何やかんや言うても、長い付き合いの飲食店ばっかりや。
義理と人情がこの大阪キタの良さやし、きっとみんな分かってくれる。
そう思い、必死でオレは額を地面に擦りつけ叫び続けた。
「頼んます! もっかい、もっかいウチんとこにチャンス下さい! 青山に負けへんくらいのええ酒揃えますよって!」
ーーしかし。
「本宮はん、ホンマすまんけど、帰っておくんなはれ。青山の滝沢はんから、青山以外のとこから1本でも酒入れたら、今まで紹介した女の子みんな引き揚げる言われてんねや」
「ーーっ!」
「な、ホンマかんにんな。たいらさんとこには、えらい世話になったけど、ウチもええ子おらな店やっていかれへんようなんねん。滝沢はんがキタに来てくれてから、雑誌のグラビアとかに載った女の子紹介してくれたり、ウチのホームページなんかもええように触ってくれるから、店も一気に繁盛し始めてきてん。そやから、な、ホンマかんにんやで」
『パイの実』の店長も、同じやった。
朝からオレらがまわった飲食店の店長は、みんな口々に同じようなことを言ってた。
商店街の店長らは、みんな青山カンパニーの滝沢っちゅう男を神のように崇めてんねや。
今まで、飲食店と『たいら商店』が支え合い、キタの街を盛り上げて来たと思ってたんはオレらだけやったんやろか。
こうも簡単に、縁が切れるなんて、いつからこの街は義理も人情もない街になってもうたんや。
オレは……。
オレは……悔しくて、悔しくて、気づいたら土下座してる顔の周りはオレの涙でぐしゃぐしゃになってた。
こんな悔しい思いしたんは初めてや。
「店長、なぁ頼むわ! オレ、オレも店が儲かるええ方法なんか考えるから、チャンス下さい!」
オレは、悔しくて立ち上がり店長の胸ぐらを掴み懇願した。
顔中、額から流れる血と悔し涙でえらいことなってんねやろうけど、そんなん関係ない。
オレは、店長に顔を思いっきり近づけ頼み込んだ。
そしたら、あんまりにも店長に近づき過ぎたんやろうか。
店長の白いワイシャツに、オレの額から流れる血をポトリと落としてもうた。
その瞬間ーー。
「本宮ぁ! このどアホ、お前なにさらしとんのじゃ」
オレは、急に立ち上がった田中に、思いっきり頬を殴られ、店の前の路上に激しく吹っ飛んだ。
「て、店長ホンマ、このアホがすいません。

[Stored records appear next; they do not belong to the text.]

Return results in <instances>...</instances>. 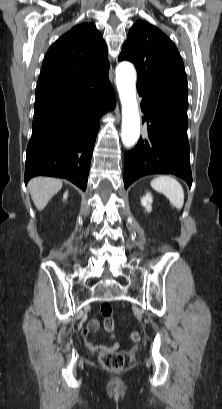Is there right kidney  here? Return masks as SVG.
<instances>
[{"label": "right kidney", "instance_id": "ca27d5eb", "mask_svg": "<svg viewBox=\"0 0 222 409\" xmlns=\"http://www.w3.org/2000/svg\"><path fill=\"white\" fill-rule=\"evenodd\" d=\"M67 194H68V192H66V193L64 194V196H63L64 199L67 198Z\"/></svg>", "mask_w": 222, "mask_h": 409}]
</instances>
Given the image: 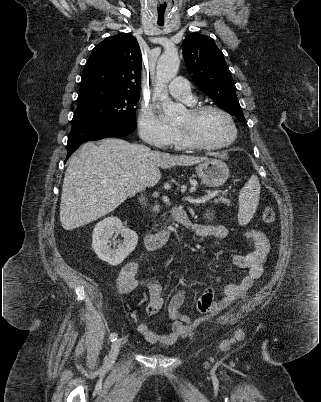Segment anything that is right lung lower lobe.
Listing matches in <instances>:
<instances>
[{
  "label": "right lung lower lobe",
  "instance_id": "obj_1",
  "mask_svg": "<svg viewBox=\"0 0 321 402\" xmlns=\"http://www.w3.org/2000/svg\"><path fill=\"white\" fill-rule=\"evenodd\" d=\"M136 129V125L124 121L82 120L72 122L67 142V159L83 143L105 137L126 136Z\"/></svg>",
  "mask_w": 321,
  "mask_h": 402
}]
</instances>
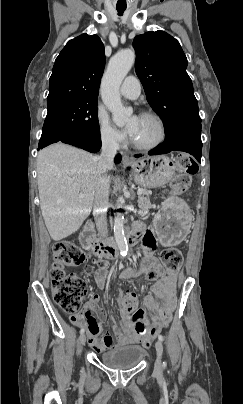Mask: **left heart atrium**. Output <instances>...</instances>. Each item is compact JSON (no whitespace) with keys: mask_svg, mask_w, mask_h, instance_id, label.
Listing matches in <instances>:
<instances>
[{"mask_svg":"<svg viewBox=\"0 0 243 404\" xmlns=\"http://www.w3.org/2000/svg\"><path fill=\"white\" fill-rule=\"evenodd\" d=\"M139 120H140V116L134 115V116L130 119L129 123H128L127 126H126V131H127V133H128L131 137H132V136L134 135V133L136 132V129H137V127H138Z\"/></svg>","mask_w":243,"mask_h":404,"instance_id":"39dd6f15","label":"left heart atrium"}]
</instances>
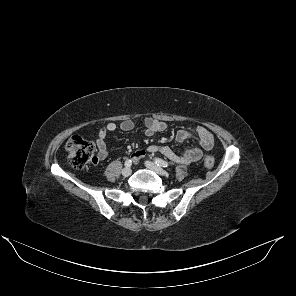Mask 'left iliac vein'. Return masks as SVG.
I'll use <instances>...</instances> for the list:
<instances>
[{
	"label": "left iliac vein",
	"mask_w": 296,
	"mask_h": 296,
	"mask_svg": "<svg viewBox=\"0 0 296 296\" xmlns=\"http://www.w3.org/2000/svg\"><path fill=\"white\" fill-rule=\"evenodd\" d=\"M145 166L154 171L155 173H157L158 175H161V176H167L168 173L161 167L157 166L155 163L151 162V161H146L145 162Z\"/></svg>",
	"instance_id": "obj_1"
}]
</instances>
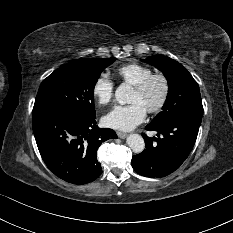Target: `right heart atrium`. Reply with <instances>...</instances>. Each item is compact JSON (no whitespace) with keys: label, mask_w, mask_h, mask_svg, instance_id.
Instances as JSON below:
<instances>
[{"label":"right heart atrium","mask_w":233,"mask_h":233,"mask_svg":"<svg viewBox=\"0 0 233 233\" xmlns=\"http://www.w3.org/2000/svg\"><path fill=\"white\" fill-rule=\"evenodd\" d=\"M92 94L98 104H108L113 98L114 82L105 74L99 75L92 85Z\"/></svg>","instance_id":"1"}]
</instances>
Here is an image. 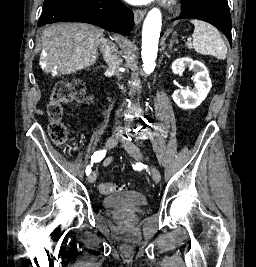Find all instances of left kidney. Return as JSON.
<instances>
[{
  "label": "left kidney",
  "mask_w": 256,
  "mask_h": 267,
  "mask_svg": "<svg viewBox=\"0 0 256 267\" xmlns=\"http://www.w3.org/2000/svg\"><path fill=\"white\" fill-rule=\"evenodd\" d=\"M185 68L195 72L194 90H175L173 92V100L179 108L183 110H192L200 106L201 102L205 100L208 92L212 88L211 80L209 78L208 70L199 60H192V58H177L172 64L173 74H182Z\"/></svg>",
  "instance_id": "5707ae66"
}]
</instances>
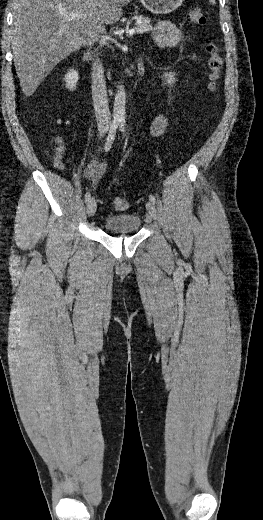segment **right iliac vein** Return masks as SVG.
I'll list each match as a JSON object with an SVG mask.
<instances>
[{
    "label": "right iliac vein",
    "instance_id": "63e3f726",
    "mask_svg": "<svg viewBox=\"0 0 263 520\" xmlns=\"http://www.w3.org/2000/svg\"><path fill=\"white\" fill-rule=\"evenodd\" d=\"M104 136V133H103ZM97 209V203L94 198L90 199L87 203V214L88 216H93Z\"/></svg>",
    "mask_w": 263,
    "mask_h": 520
}]
</instances>
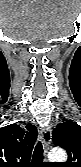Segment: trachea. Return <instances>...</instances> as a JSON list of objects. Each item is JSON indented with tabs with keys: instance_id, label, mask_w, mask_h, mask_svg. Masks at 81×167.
<instances>
[{
	"instance_id": "1",
	"label": "trachea",
	"mask_w": 81,
	"mask_h": 167,
	"mask_svg": "<svg viewBox=\"0 0 81 167\" xmlns=\"http://www.w3.org/2000/svg\"><path fill=\"white\" fill-rule=\"evenodd\" d=\"M43 161V146L42 143L39 141L34 149L32 162L39 163Z\"/></svg>"
}]
</instances>
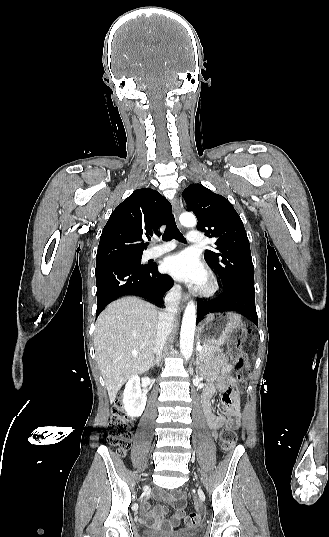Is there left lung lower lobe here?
Listing matches in <instances>:
<instances>
[{
	"mask_svg": "<svg viewBox=\"0 0 329 537\" xmlns=\"http://www.w3.org/2000/svg\"><path fill=\"white\" fill-rule=\"evenodd\" d=\"M215 311H234L245 316L249 321L258 325L255 307L254 285L238 283L224 288L214 299H200L197 303V322L200 316Z\"/></svg>",
	"mask_w": 329,
	"mask_h": 537,
	"instance_id": "0a47b994",
	"label": "left lung lower lobe"
}]
</instances>
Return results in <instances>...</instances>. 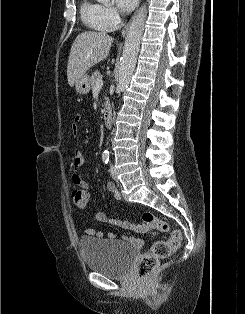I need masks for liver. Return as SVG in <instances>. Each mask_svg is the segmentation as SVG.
Instances as JSON below:
<instances>
[{"label":"liver","mask_w":245,"mask_h":314,"mask_svg":"<svg viewBox=\"0 0 245 314\" xmlns=\"http://www.w3.org/2000/svg\"><path fill=\"white\" fill-rule=\"evenodd\" d=\"M113 38L102 32L87 31L79 34L72 44L67 65L70 87L93 65L104 60L110 51Z\"/></svg>","instance_id":"6515ba94"}]
</instances>
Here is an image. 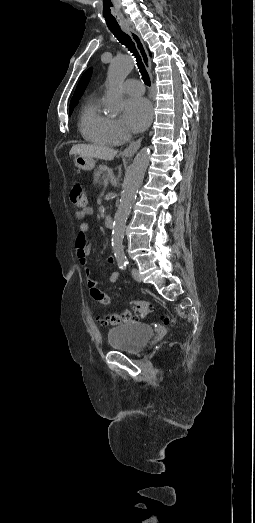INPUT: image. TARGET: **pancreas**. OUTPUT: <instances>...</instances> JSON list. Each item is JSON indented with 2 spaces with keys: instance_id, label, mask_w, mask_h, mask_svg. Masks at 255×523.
I'll list each match as a JSON object with an SVG mask.
<instances>
[{
  "instance_id": "1",
  "label": "pancreas",
  "mask_w": 255,
  "mask_h": 523,
  "mask_svg": "<svg viewBox=\"0 0 255 523\" xmlns=\"http://www.w3.org/2000/svg\"><path fill=\"white\" fill-rule=\"evenodd\" d=\"M107 172H110L107 166H99L97 170H94V182L93 184H101L102 180L106 178Z\"/></svg>"
}]
</instances>
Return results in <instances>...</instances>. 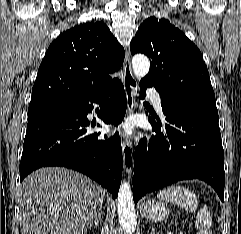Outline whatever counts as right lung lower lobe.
Returning a JSON list of instances; mask_svg holds the SVG:
<instances>
[{
  "mask_svg": "<svg viewBox=\"0 0 241 234\" xmlns=\"http://www.w3.org/2000/svg\"><path fill=\"white\" fill-rule=\"evenodd\" d=\"M107 124L123 120L127 102L123 84L115 79L89 98L62 107L29 113L20 181L32 171L47 166H63L82 172L100 183L115 199L122 178L123 157L118 133L112 137L90 133L87 119L93 105Z\"/></svg>",
  "mask_w": 241,
  "mask_h": 234,
  "instance_id": "right-lung-lower-lobe-1",
  "label": "right lung lower lobe"
}]
</instances>
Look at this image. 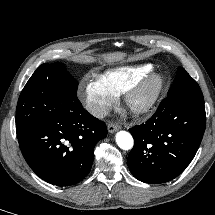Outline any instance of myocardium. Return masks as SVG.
Instances as JSON below:
<instances>
[{"label":"myocardium","mask_w":215,"mask_h":215,"mask_svg":"<svg viewBox=\"0 0 215 215\" xmlns=\"http://www.w3.org/2000/svg\"><path fill=\"white\" fill-rule=\"evenodd\" d=\"M167 87V77L160 71H152L130 85L123 94L125 108L135 117L149 115L157 106ZM149 91L148 98L140 104L135 103L136 97Z\"/></svg>","instance_id":"obj_1"}]
</instances>
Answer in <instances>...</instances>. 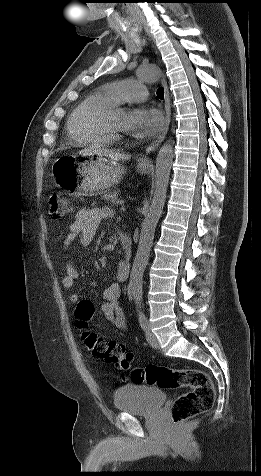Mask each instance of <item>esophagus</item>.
<instances>
[{
    "label": "esophagus",
    "instance_id": "34e87169",
    "mask_svg": "<svg viewBox=\"0 0 261 476\" xmlns=\"http://www.w3.org/2000/svg\"><path fill=\"white\" fill-rule=\"evenodd\" d=\"M161 84L164 88V102H165V113H166L165 125H164V128L162 129V131L156 137V139L146 148V155L143 156L139 160V165L140 166H148L149 165L148 154L155 151L159 147V145L164 140V138H165V136L168 132V129H169L170 117H171L170 98H169V90H168L167 82H166L164 77L161 80Z\"/></svg>",
    "mask_w": 261,
    "mask_h": 476
}]
</instances>
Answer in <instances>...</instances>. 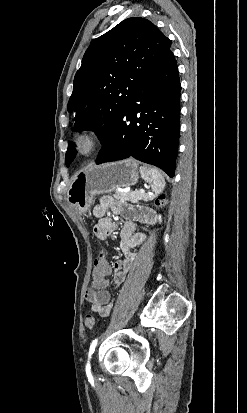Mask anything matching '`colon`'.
<instances>
[{
  "instance_id": "5ec220e1",
  "label": "colon",
  "mask_w": 247,
  "mask_h": 413,
  "mask_svg": "<svg viewBox=\"0 0 247 413\" xmlns=\"http://www.w3.org/2000/svg\"><path fill=\"white\" fill-rule=\"evenodd\" d=\"M169 203L168 199L165 196H160L157 199V204H160L162 207L167 206ZM108 258V253L106 251H101L99 253V258L92 260V275L94 276H103L106 277L109 275V262L106 260ZM84 325L88 330H94L96 322L95 317L91 314H86L84 316Z\"/></svg>"
}]
</instances>
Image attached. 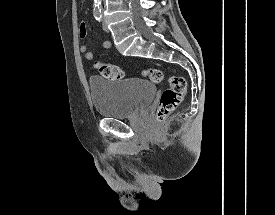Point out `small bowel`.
Wrapping results in <instances>:
<instances>
[{"mask_svg": "<svg viewBox=\"0 0 275 215\" xmlns=\"http://www.w3.org/2000/svg\"><path fill=\"white\" fill-rule=\"evenodd\" d=\"M87 36V25L85 22H82L78 27V37L84 39ZM111 47L110 41H104L101 45L102 50H107ZM79 52L84 56L86 60H92L94 58V53L88 49L87 46L82 45L79 47Z\"/></svg>", "mask_w": 275, "mask_h": 215, "instance_id": "c3829d8e", "label": "small bowel"}]
</instances>
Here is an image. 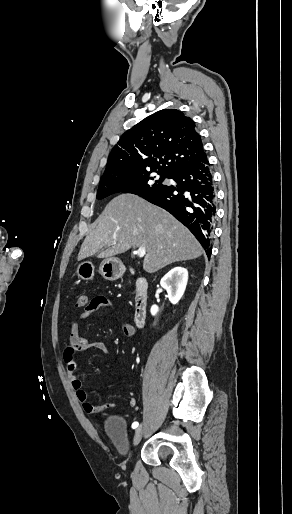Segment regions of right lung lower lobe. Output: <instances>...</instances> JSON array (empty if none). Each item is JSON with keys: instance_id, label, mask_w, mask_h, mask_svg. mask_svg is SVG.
Returning <instances> with one entry per match:
<instances>
[{"instance_id": "1", "label": "right lung lower lobe", "mask_w": 292, "mask_h": 514, "mask_svg": "<svg viewBox=\"0 0 292 514\" xmlns=\"http://www.w3.org/2000/svg\"><path fill=\"white\" fill-rule=\"evenodd\" d=\"M177 185H165L142 196L183 223L211 255L210 235L215 218V189L207 156L170 174Z\"/></svg>"}]
</instances>
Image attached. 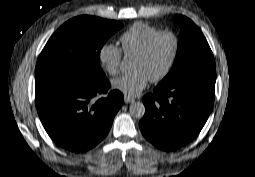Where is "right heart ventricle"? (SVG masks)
I'll return each instance as SVG.
<instances>
[{
	"instance_id": "right-heart-ventricle-1",
	"label": "right heart ventricle",
	"mask_w": 255,
	"mask_h": 177,
	"mask_svg": "<svg viewBox=\"0 0 255 177\" xmlns=\"http://www.w3.org/2000/svg\"><path fill=\"white\" fill-rule=\"evenodd\" d=\"M161 30L145 22H135L120 37L126 56H136L147 41Z\"/></svg>"
}]
</instances>
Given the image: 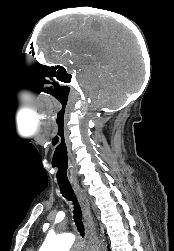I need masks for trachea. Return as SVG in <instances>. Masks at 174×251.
<instances>
[{
    "mask_svg": "<svg viewBox=\"0 0 174 251\" xmlns=\"http://www.w3.org/2000/svg\"><path fill=\"white\" fill-rule=\"evenodd\" d=\"M58 185L63 197H65L69 201H72V204L74 205L73 218L77 226V229L80 232V235L84 237L85 233H84V226L82 223V212L79 203L77 201V198L75 196V193L72 190L70 183L58 182Z\"/></svg>",
    "mask_w": 174,
    "mask_h": 251,
    "instance_id": "1",
    "label": "trachea"
}]
</instances>
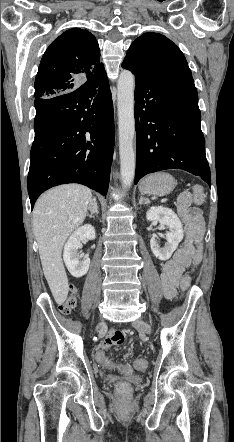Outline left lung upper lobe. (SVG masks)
Returning <instances> with one entry per match:
<instances>
[{
    "label": "left lung upper lobe",
    "instance_id": "obj_1",
    "mask_svg": "<svg viewBox=\"0 0 234 442\" xmlns=\"http://www.w3.org/2000/svg\"><path fill=\"white\" fill-rule=\"evenodd\" d=\"M133 72L190 74L188 63L180 49L158 33H145L130 46L123 61Z\"/></svg>",
    "mask_w": 234,
    "mask_h": 442
}]
</instances>
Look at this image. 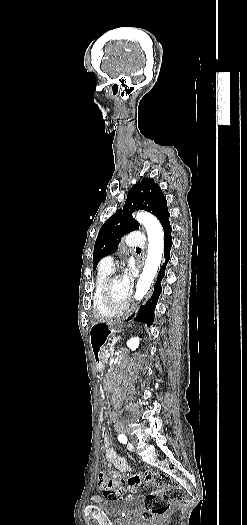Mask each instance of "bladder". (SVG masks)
<instances>
[{
	"instance_id": "obj_1",
	"label": "bladder",
	"mask_w": 247,
	"mask_h": 525,
	"mask_svg": "<svg viewBox=\"0 0 247 525\" xmlns=\"http://www.w3.org/2000/svg\"><path fill=\"white\" fill-rule=\"evenodd\" d=\"M93 502L94 506L100 508L107 516L113 518H122L142 507V503L137 495L118 498H102L97 496L93 498Z\"/></svg>"
}]
</instances>
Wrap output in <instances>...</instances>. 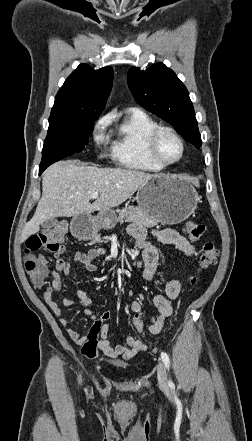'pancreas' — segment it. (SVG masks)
<instances>
[{
    "mask_svg": "<svg viewBox=\"0 0 252 441\" xmlns=\"http://www.w3.org/2000/svg\"><path fill=\"white\" fill-rule=\"evenodd\" d=\"M124 221L141 224L147 228H152L154 226H157L160 222L154 218L145 215L141 209L134 206H129L118 212V217L116 218V222L123 223ZM113 227L114 224H112L109 228H113ZM94 239L96 241L100 240V235H96Z\"/></svg>",
    "mask_w": 252,
    "mask_h": 441,
    "instance_id": "1",
    "label": "pancreas"
}]
</instances>
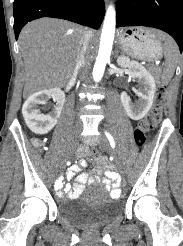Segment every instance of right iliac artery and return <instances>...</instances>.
<instances>
[{
	"label": "right iliac artery",
	"instance_id": "82829eb1",
	"mask_svg": "<svg viewBox=\"0 0 183 246\" xmlns=\"http://www.w3.org/2000/svg\"><path fill=\"white\" fill-rule=\"evenodd\" d=\"M58 188H59L58 182H56V184H55V189H58Z\"/></svg>",
	"mask_w": 183,
	"mask_h": 246
}]
</instances>
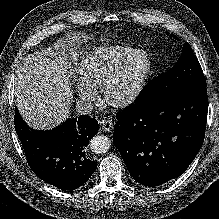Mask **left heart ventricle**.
I'll list each match as a JSON object with an SVG mask.
<instances>
[{
  "mask_svg": "<svg viewBox=\"0 0 219 219\" xmlns=\"http://www.w3.org/2000/svg\"><path fill=\"white\" fill-rule=\"evenodd\" d=\"M148 66L146 56H137L127 62L120 70L110 89V98L122 99L138 85Z\"/></svg>",
  "mask_w": 219,
  "mask_h": 219,
  "instance_id": "1",
  "label": "left heart ventricle"
}]
</instances>
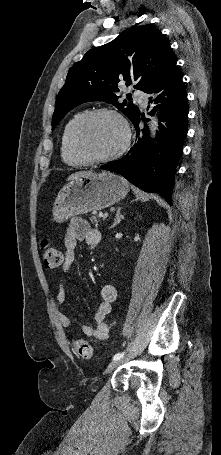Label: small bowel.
<instances>
[{
  "label": "small bowel",
  "mask_w": 221,
  "mask_h": 455,
  "mask_svg": "<svg viewBox=\"0 0 221 455\" xmlns=\"http://www.w3.org/2000/svg\"><path fill=\"white\" fill-rule=\"evenodd\" d=\"M101 239L100 231L92 229L87 222L80 218L71 219L64 239L63 270L67 272L75 264L77 257L76 247L80 242L84 241L89 246H97L100 244ZM100 296L101 300L94 313L95 326L82 325L81 330L85 336L103 341L107 339L109 334V326L105 319L111 312L112 304L117 299V290L115 286L106 284L102 287ZM66 299V290L64 285L61 284L57 300L60 303H64ZM58 319L62 327L69 328L71 326V319L65 313H59Z\"/></svg>",
  "instance_id": "obj_1"
}]
</instances>
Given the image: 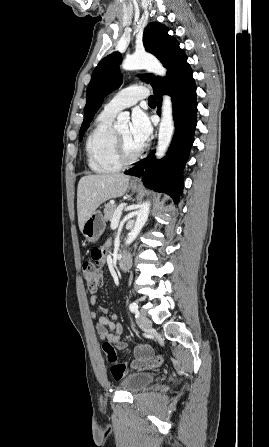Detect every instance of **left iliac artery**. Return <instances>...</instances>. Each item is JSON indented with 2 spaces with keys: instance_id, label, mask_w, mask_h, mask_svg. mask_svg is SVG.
<instances>
[{
  "instance_id": "left-iliac-artery-1",
  "label": "left iliac artery",
  "mask_w": 269,
  "mask_h": 447,
  "mask_svg": "<svg viewBox=\"0 0 269 447\" xmlns=\"http://www.w3.org/2000/svg\"><path fill=\"white\" fill-rule=\"evenodd\" d=\"M129 309H130L131 312H133V313L136 314V317L139 316L138 305H137L135 302L130 303V305H129Z\"/></svg>"
}]
</instances>
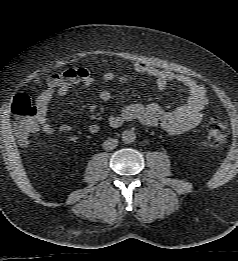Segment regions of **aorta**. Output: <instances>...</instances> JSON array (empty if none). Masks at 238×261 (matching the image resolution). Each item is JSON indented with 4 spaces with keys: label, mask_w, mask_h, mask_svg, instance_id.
Masks as SVG:
<instances>
[{
    "label": "aorta",
    "mask_w": 238,
    "mask_h": 261,
    "mask_svg": "<svg viewBox=\"0 0 238 261\" xmlns=\"http://www.w3.org/2000/svg\"><path fill=\"white\" fill-rule=\"evenodd\" d=\"M136 139V134L132 130H125L122 133V141L126 144L134 142Z\"/></svg>",
    "instance_id": "aorta-1"
}]
</instances>
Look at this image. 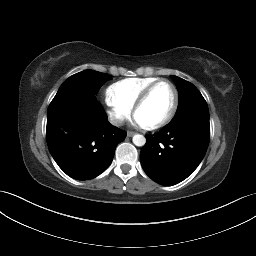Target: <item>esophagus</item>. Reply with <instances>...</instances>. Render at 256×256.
I'll return each instance as SVG.
<instances>
[{
	"label": "esophagus",
	"instance_id": "obj_1",
	"mask_svg": "<svg viewBox=\"0 0 256 256\" xmlns=\"http://www.w3.org/2000/svg\"><path fill=\"white\" fill-rule=\"evenodd\" d=\"M135 134V132H133V131H127V136L128 137H131V136H133Z\"/></svg>",
	"mask_w": 256,
	"mask_h": 256
}]
</instances>
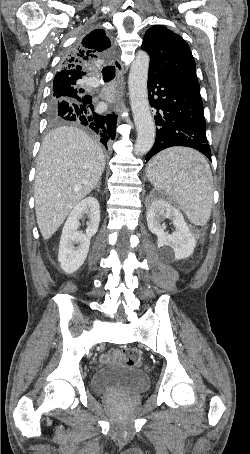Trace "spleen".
<instances>
[{"label": "spleen", "instance_id": "obj_1", "mask_svg": "<svg viewBox=\"0 0 250 454\" xmlns=\"http://www.w3.org/2000/svg\"><path fill=\"white\" fill-rule=\"evenodd\" d=\"M147 177L171 196L189 221L204 226L211 215L213 177L207 160L197 151L173 147L152 158Z\"/></svg>", "mask_w": 250, "mask_h": 454}]
</instances>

これクリーニング代やから納めとって下さい」
「……さ、さよか。田中くんすまんな」
田中はオレを睨みつけたあと、店長にポケットから出したくしゃくしゃになった5千円札を渡す。
それに気を良くしたのか、店長は田中に愛想笑いを浮かべる。
でもオレは、なんかそんなん見てると、異様にむしゃくしゃしてくる。
「おおおおおおおお!」
オレは、オレは……
なんか全てが納得いかんで、周りに転げるポリバケツに思わず頭突きをしてしまう。
壊れたポリバケツの破片が、擦り切れた額をガンガン刺激するけど、オレは全然痛みを感じない。
「何しとんねん、お前はっ! 駄々っ子か、ほら帰んぞ!」
田中は、ポリバケツに頭突きしまくるオレのスーツの襟元を引っ張り、オレを引きづるようにして店をあとにしようとする。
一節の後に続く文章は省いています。